Par ailleurs, rien n'est légalement prévu pour les rares personnes juives de retour à Paris après avoir survécu aux camps de la mort lorsqu'elles découvrent que leurs logements sont occupés par d'autres personnes les louant ou les ayant acquis avec force de loi, que tous leurs biens ont disparu et que leurs postes de travail sont occupés par d'autres personnes, y compris dans le secteur du théâtre. Que l'on songe seulement aux deux mille deux cents œuvres non restituées après la guerre et dont on confie alors la garde aux musées nationaux (MNR) dans la perspective de leurs restitutions. Les recherches nécessaires pour identifier leurs propriétaires se poursuivent encore aujourd'hui.

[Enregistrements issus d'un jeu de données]
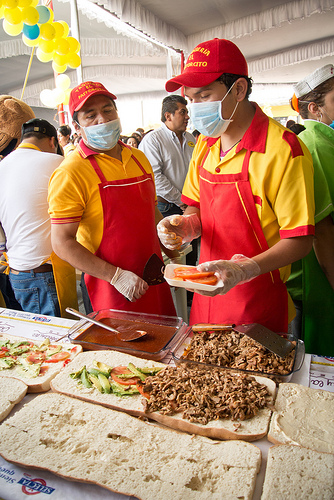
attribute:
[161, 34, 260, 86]
hat — red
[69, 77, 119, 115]
hat — red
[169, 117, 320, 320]
shirt — red, yellow, green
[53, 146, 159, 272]
shirt — red, yellow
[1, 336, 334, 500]
bread — large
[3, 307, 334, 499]
table — here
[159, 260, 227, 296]
tray — white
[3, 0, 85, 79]
balloons — blue, yellow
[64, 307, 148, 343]
spoon — grey, big, silver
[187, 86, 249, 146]
mask — blue, light blue, white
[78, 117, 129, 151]
mask — blue, white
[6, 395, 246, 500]
slice — empty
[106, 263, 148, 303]
glove — here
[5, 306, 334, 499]
cloth — here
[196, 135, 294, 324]
apron — red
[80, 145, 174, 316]
apron — red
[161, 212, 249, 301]
gloves — latex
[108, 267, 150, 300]
gloves — latex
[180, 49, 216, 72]
lettering — yellow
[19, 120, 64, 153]
hat — black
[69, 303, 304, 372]
dishes — glass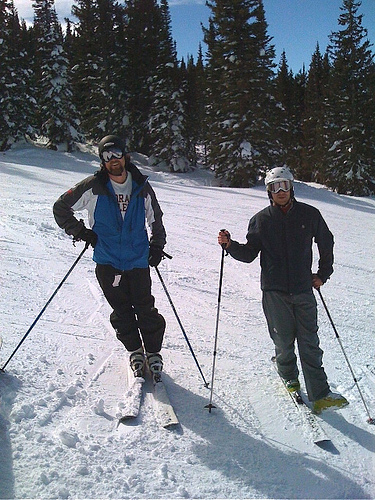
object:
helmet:
[265, 167, 294, 186]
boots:
[313, 390, 349, 414]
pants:
[94, 261, 166, 353]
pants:
[261, 289, 331, 402]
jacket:
[52, 162, 166, 272]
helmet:
[99, 134, 125, 158]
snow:
[171, 122, 180, 132]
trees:
[322, 0, 375, 197]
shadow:
[145, 372, 363, 500]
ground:
[0, 139, 374, 500]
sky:
[275, 1, 320, 42]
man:
[217, 166, 348, 415]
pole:
[204, 247, 224, 412]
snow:
[0, 147, 375, 500]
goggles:
[266, 181, 291, 194]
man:
[51, 135, 172, 380]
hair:
[124, 154, 130, 168]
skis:
[270, 355, 333, 445]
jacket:
[224, 199, 334, 297]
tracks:
[39, 342, 116, 432]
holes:
[281, 171, 284, 174]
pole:
[1, 245, 87, 370]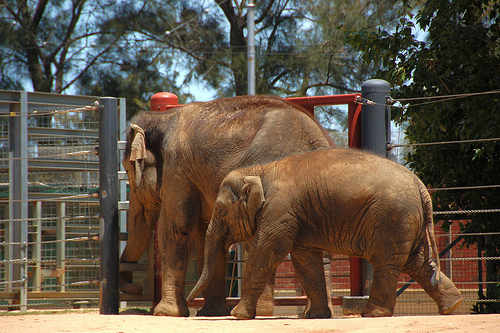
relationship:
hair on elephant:
[183, 96, 273, 125] [116, 95, 334, 316]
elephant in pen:
[185, 148, 465, 319] [1, 66, 498, 331]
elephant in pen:
[116, 95, 334, 316] [1, 66, 498, 331]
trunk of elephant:
[108, 162, 165, 298] [113, 78, 343, 313]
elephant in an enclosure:
[116, 95, 334, 316] [2, 87, 499, 318]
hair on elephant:
[243, 146, 380, 166] [181, 147, 467, 318]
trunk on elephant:
[185, 205, 234, 308] [181, 147, 467, 318]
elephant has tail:
[187, 159, 461, 306] [413, 186, 453, 284]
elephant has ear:
[185, 148, 465, 319] [248, 180, 295, 248]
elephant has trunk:
[116, 95, 334, 316] [114, 185, 161, 294]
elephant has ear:
[105, 66, 364, 293] [124, 119, 162, 214]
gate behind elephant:
[145, 92, 363, 308] [181, 147, 467, 318]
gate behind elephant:
[145, 92, 363, 308] [116, 95, 334, 316]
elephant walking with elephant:
[116, 95, 334, 316] [99, 87, 456, 318]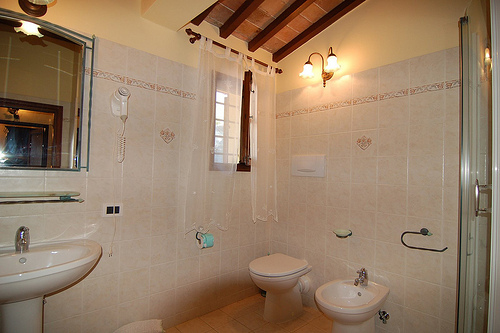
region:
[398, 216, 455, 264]
Curved metal towel holder on wall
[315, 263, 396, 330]
White porcelain bidet in bathroom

Consignes de travail:
[A] Reformulez sous forme de liste le paragraphe du texte extrait qui commence par « Par ailleurs, rien n'est légalement prévu », en gardant ses faits principaux.
[B] Répondez à ces questions sur le texte extrait, chacune sur sa propre ligne :
(i) Quel secteur d'activité le texte cite-t-il parmi ceux où les postes des survivants sont occupés par d'autres ?
(ii) Combien d'œuvres n'ont pas été restituées après la guerre ?
(iii) À qui confie-t-on la garde de ces œuvres ?
[C] Poursuivez le texte sur le retour des survivants juifs à Paris après sa dernière phrase.
Ces enregistrements proviennent d'une autre source.

Réponses:
[A]
- Rien n'est légalement prévu pour les rares personnes juives revenues à Paris après avoir survécu aux camps de la mort.
- Leurs logements sont occupés par d'autres personnes, qui les louent ou les ont acquis avec force de loi.
- Tous leurs biens ont disparu.
- Leurs postes de travail sont occupés par d'autres, y compris dans le secteur du théâtre.
- Deux mille deux cents œuvres non restituées après la guerre sont confiées à la garde des musées nationaux (MNR) en vue de leur restitution.
- Les recherches pour identifier leurs propriétaires se poursuivent encore aujourd'hui.

[B]
(i) Le secteur du théâtre.
(ii) Deux mille deux cents.
(iii) Aux musées nationaux (MNR).

[C]
Cette situation, qui dans le secteur du théâtre fait suite à l'ordonnance du 3 octobre 1942 du régime de Vichy interdisant aux personnes juives d’exercer tous les métiers des milieux artistiques - des artistes aux ouvreuses en passant par les professions administratives et techniques - concerne notamment Paul Abram (1883-1969). Romancier, critique littéraire et metteur en scène, Paul Abram est nommé directeur du Théâtre de l’Odéon en 1930. Suite à l'ordonnance de 1942, il est contraint de s'exiler pour survivre. De retour à Paris en 1944, il reprend ce poste qu'il occupe jusqu'au 7 octobre 1946, date à laquelle il devient le directeur du Conservatoire National d'Art Dramatique dont c'est alors la fondation.
Dans ce contexte, quel théâtre peut prendre forme tandis que l'humanité a successivement inventé la chambre à gaz et la bombe atomique ? Quelles peuvent être les œuvres permettant de convier à nouveau ce public à...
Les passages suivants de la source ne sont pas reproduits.